§ **Exercise inputs**
*-*-*

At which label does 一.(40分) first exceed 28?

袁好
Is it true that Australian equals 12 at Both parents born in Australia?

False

*-*-*

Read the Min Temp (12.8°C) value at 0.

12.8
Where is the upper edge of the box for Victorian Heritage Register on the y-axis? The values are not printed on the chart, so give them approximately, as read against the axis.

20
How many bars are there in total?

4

*-*-*

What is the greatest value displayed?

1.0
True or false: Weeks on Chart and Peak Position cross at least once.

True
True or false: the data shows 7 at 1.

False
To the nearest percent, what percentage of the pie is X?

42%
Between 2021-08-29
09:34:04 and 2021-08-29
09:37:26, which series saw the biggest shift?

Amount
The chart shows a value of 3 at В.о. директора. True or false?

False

*-*-*

§ **Goal of the exercise**
List every line in the items above that contains the word "which", matching its case exactly.

§ **Solution to this task**
At which label does 一.(40分) first exceed 28?
09:37:26, which series saw the biggest shift?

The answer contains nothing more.